Dreams is a must-read for casual Fleetwood Mac fans and die-hard devotees alike. In this unique collection of mini-biographies, observations and essays, Mark Blake explores all eras of the Fleetwood Mac story to explore what it is that has made them one of the most successful bands in history.
Blake draws on his own exclusive interviews with Mick Fleetwood, Stevie Nicks, Lindsey Buckingham and the late Peter Green and Christine McVie, and addresses the complex human drama at the heart of the Fleetwood Mac story, including the complicated relationships between the band's main members, but he also dives deep into the towering discography that the band have built over the past half-century.
PUBLISHERS WEEKLY
Music journalist Blake (Bring It On Home) stitches together a kaleidoscopic chronicle of one of rock's most fabled groups.
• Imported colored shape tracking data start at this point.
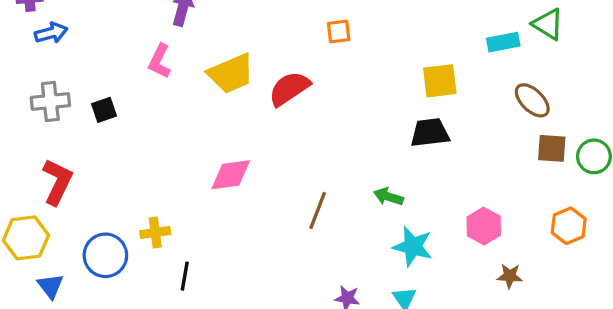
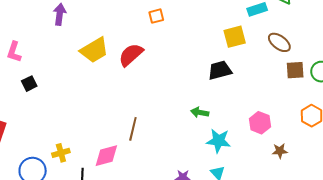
pink L-shape: (160, 61) -> (14, 52), moved
yellow square: (440, 81) -> (235, 37), moved
black square: (104, 110) -> (29, 84), moved
pink diamond: (231, 175) -> (106, 156), moved
brown line: (318, 210) -> (133, 129), moved

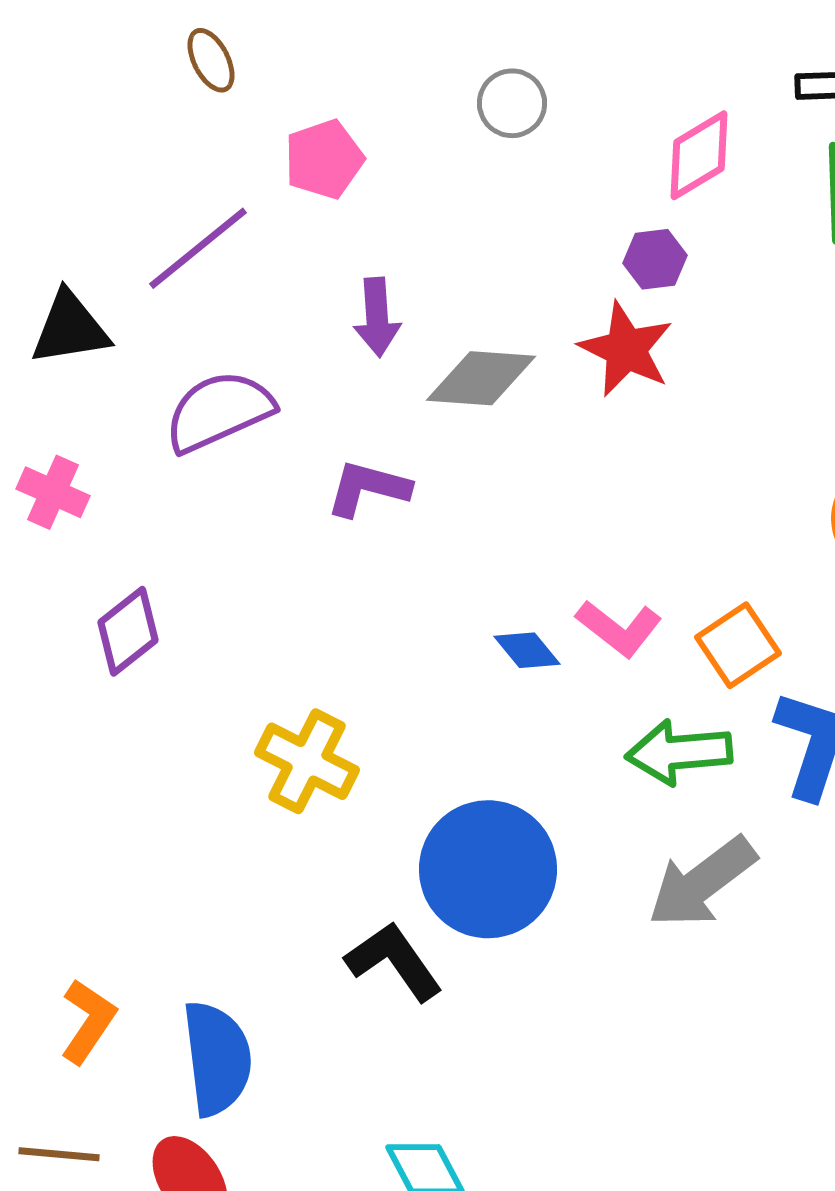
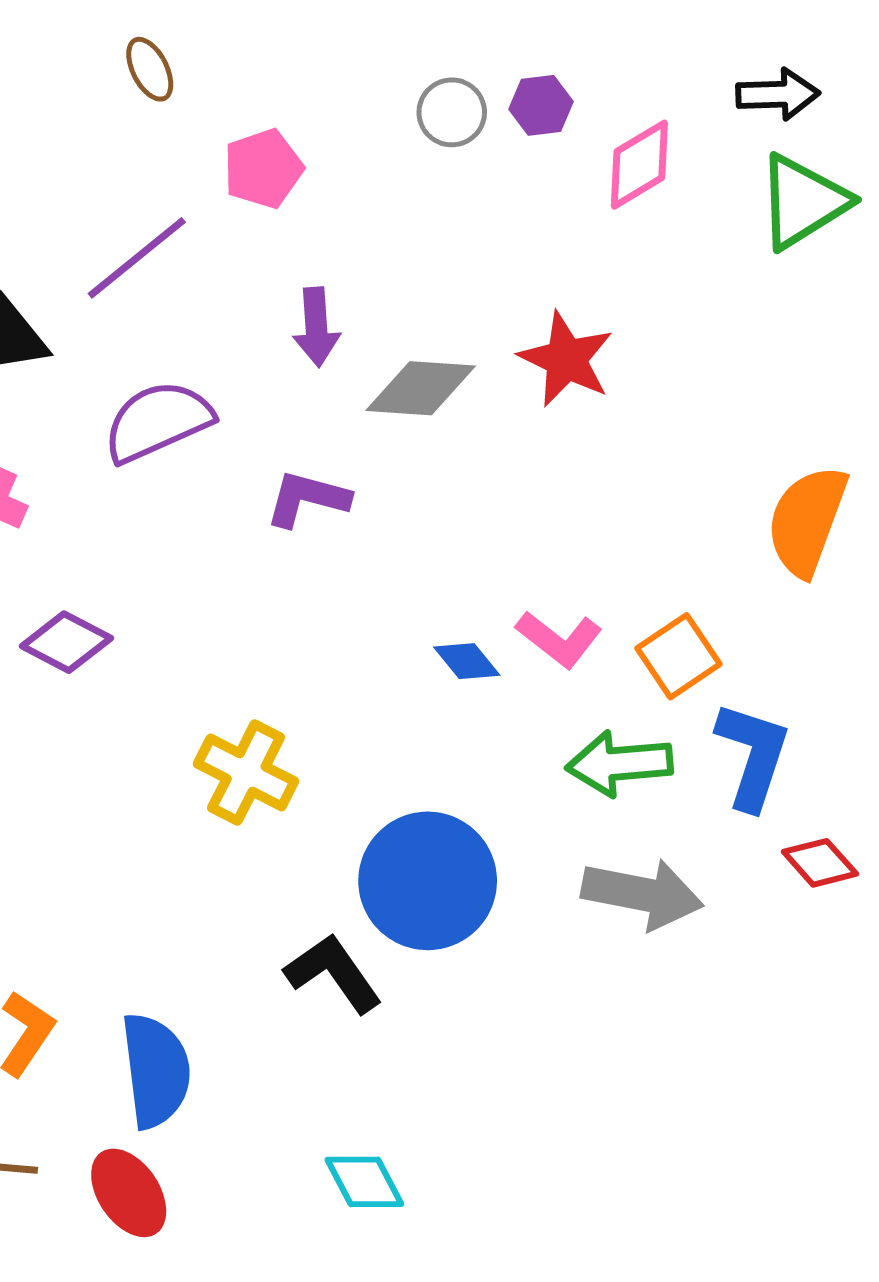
purple hexagon: (655, 259) -> (541, 105), moved
purple diamond: (128, 631) -> (66, 642), turned 66
gray arrow: (702, 882) -> (642, 894), turned -132

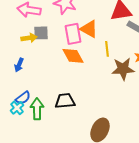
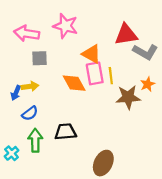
pink rectangle: (73, 34) -> (95, 73), moved
yellow arrow: (29, 38) -> (30, 86), moved
blue semicircle: (23, 98) -> (30, 113), moved
cyan cross: (17, 108) -> (12, 153), moved

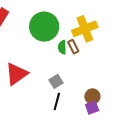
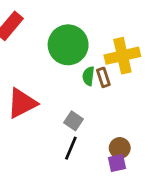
gray square: (56, 81) -> (74, 121), turned -32

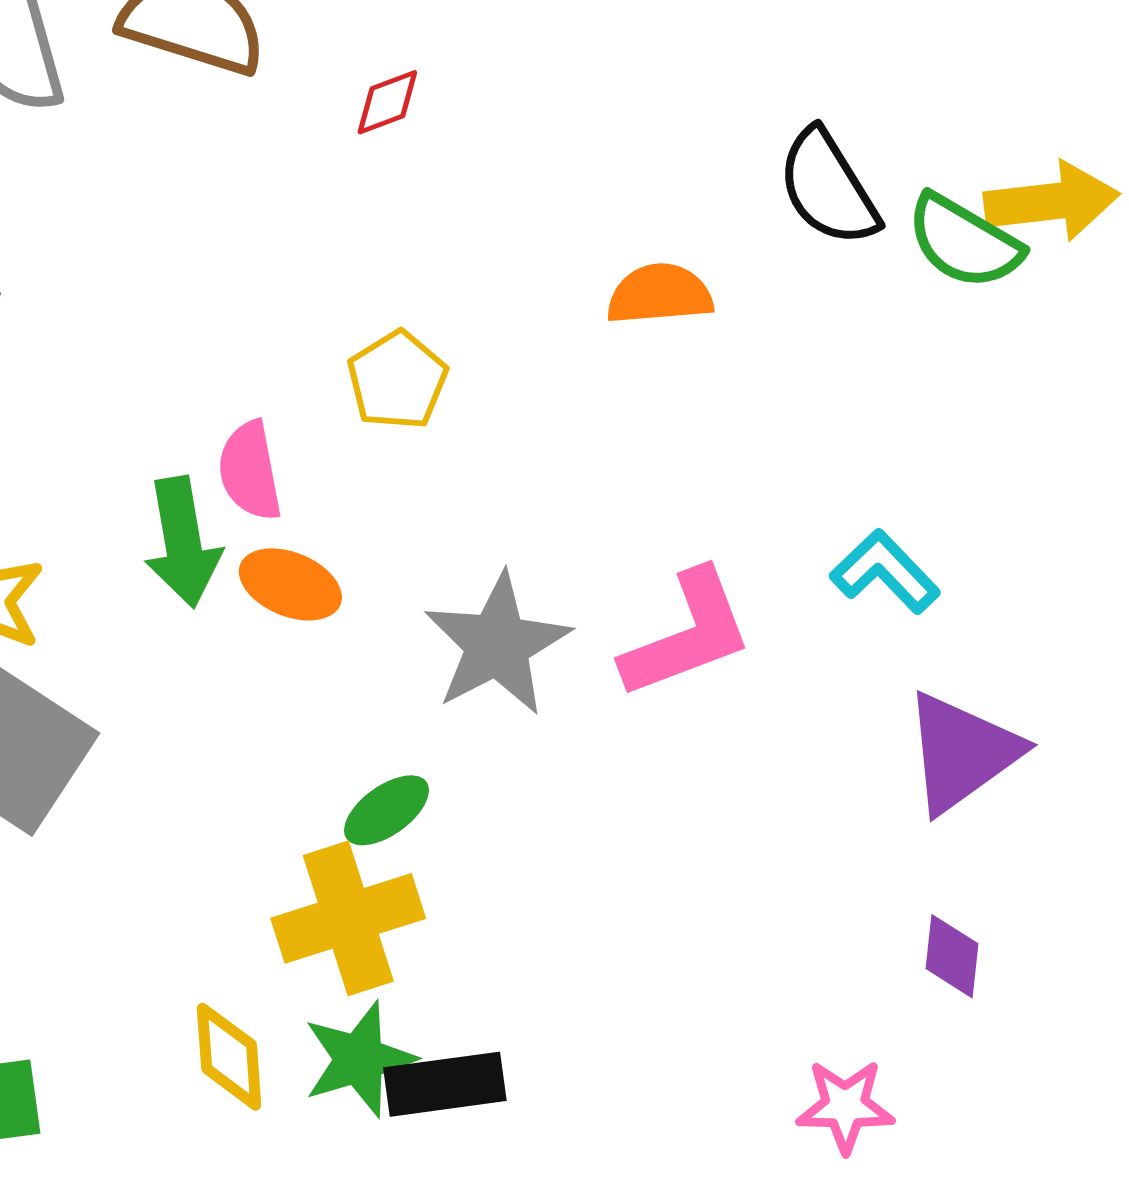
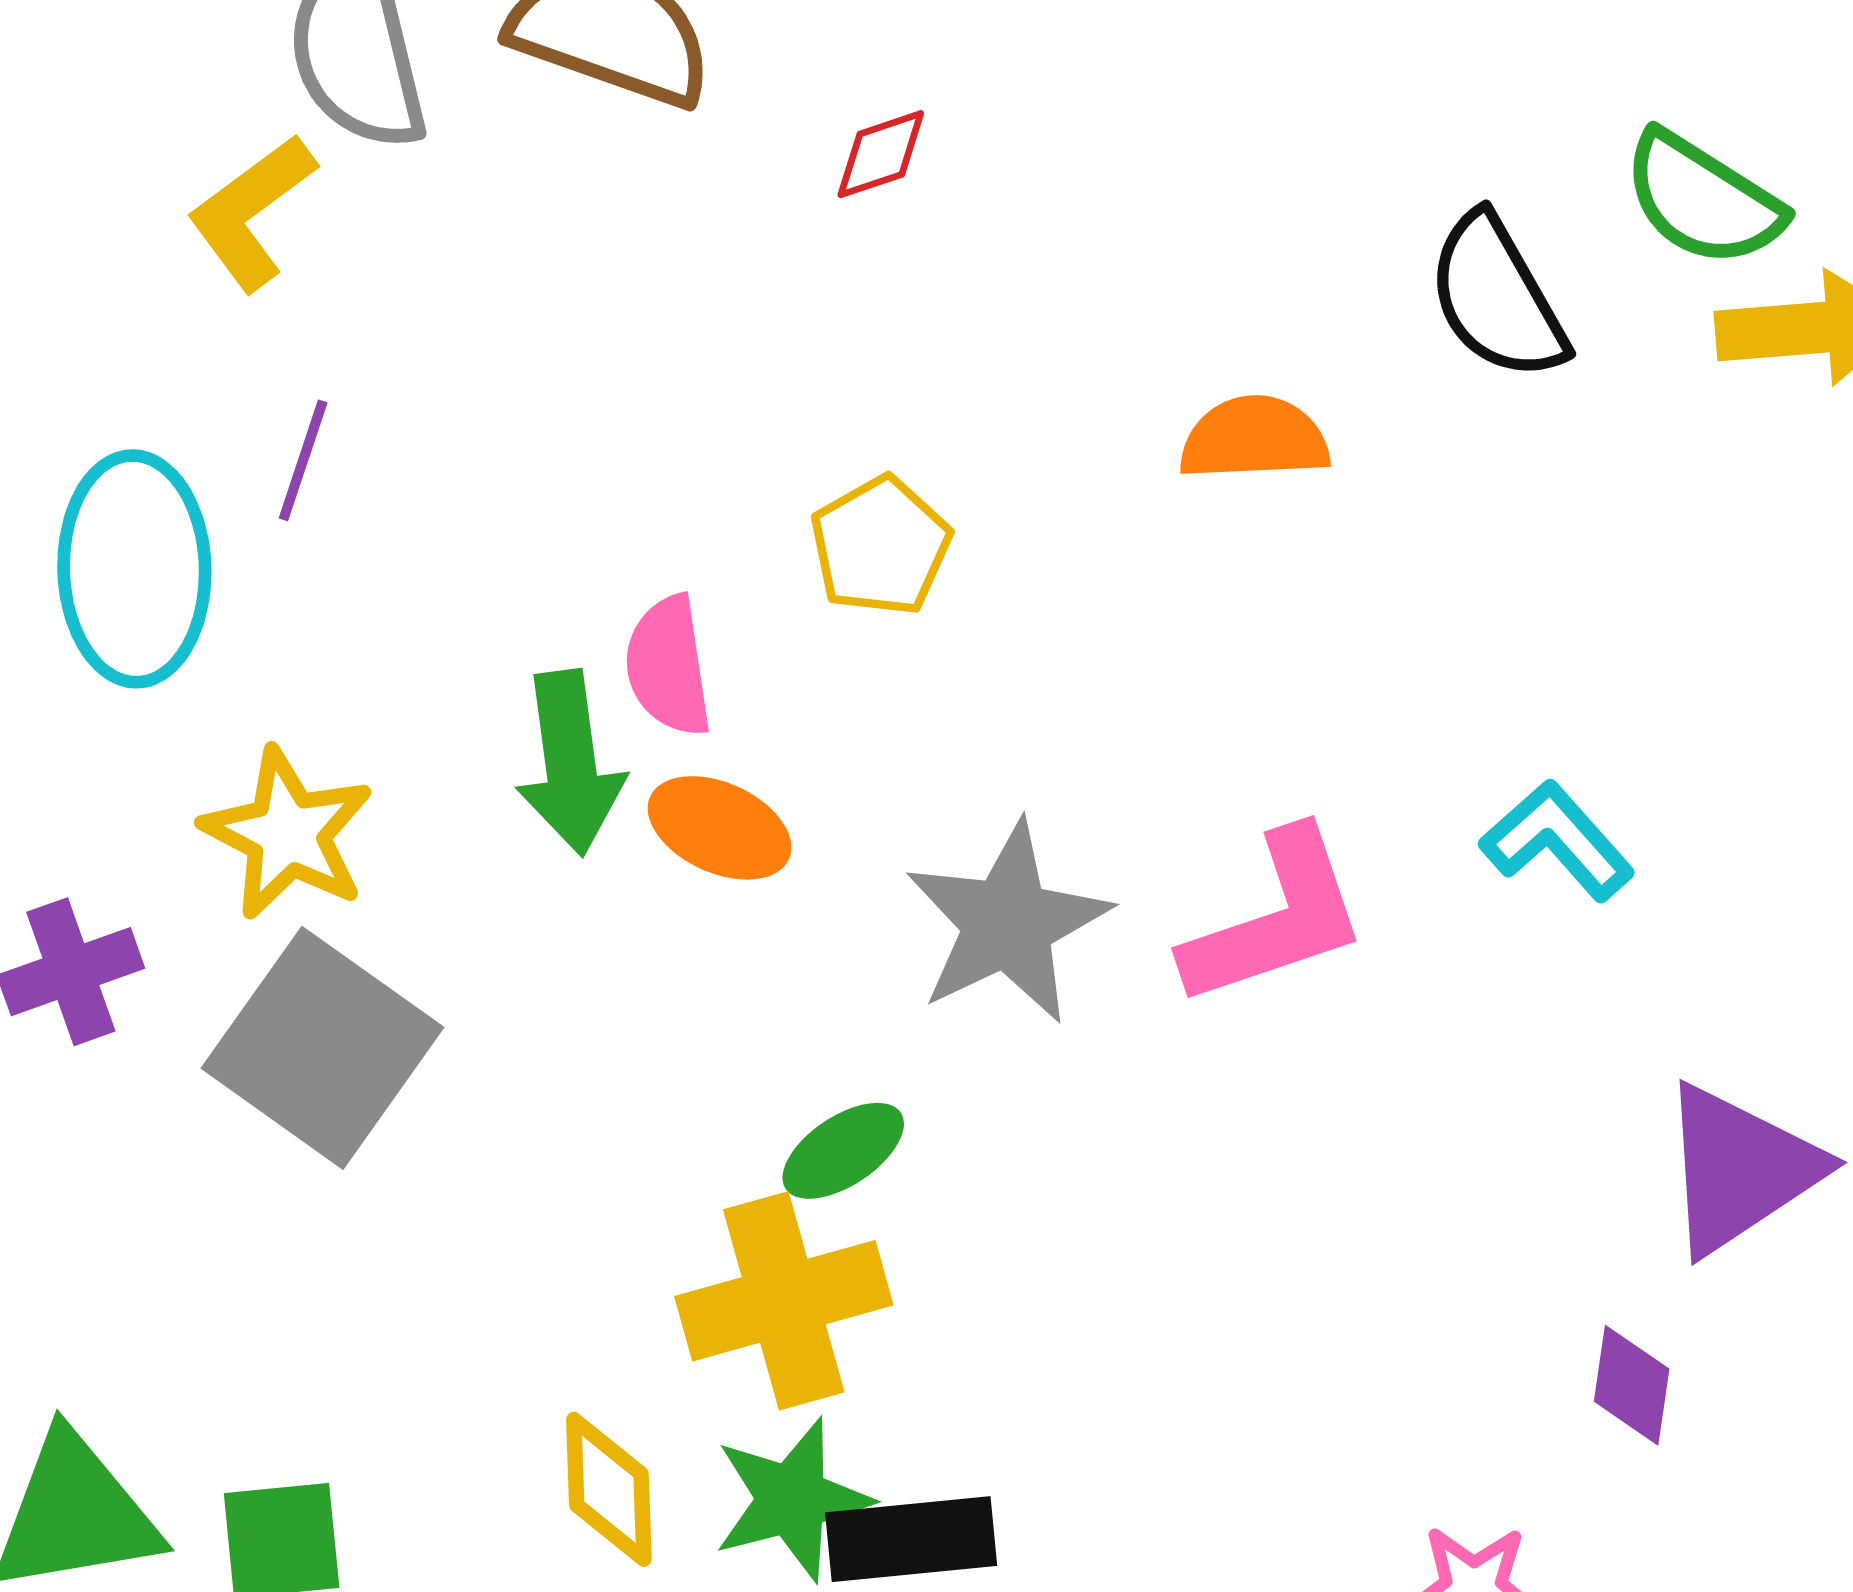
green semicircle: (964, 242) -> (1703, 199), moved
purple triangle: (962, 752) -> (1740, 1169), moved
In its earliest days, Fleetwood Mac was a blues band helmed by cofounders Mick Fleetwood and Peter Green, who composed such hit singles as "Albatross"and "Mr. Wonderful." A "folky, progressive" sound came to the fore in the 1970s with Then Play On, Green's last album with the band. In 1975, Lindsey Buckingham and Stevie Nicks, then a folk-rock duo, joined the group and ushered in a pop-rock style and a period of intense interpersonal drama. The pair, who were dating, broke up in 1976, as did married band members Christine and John McVie; Nicks later began an affair with Fleetwood. In loose, episodic sections drawing on interviews with bandmembers, Blake analyzes the makings of their famous ("Dreams," "The Chain") and lesser-known ("Tell Me All the Things You Do") songs; dissects their romantic rivalries; and traces the destructive effects of the rock and roll lifestyle (Peter Green, who departed in 1970 because of his eroding mental health, was being treated for schizophrenia by the time his former band found superstardom with 1977's Rumours). It's a colorful account of a fascinating chapter in rock history.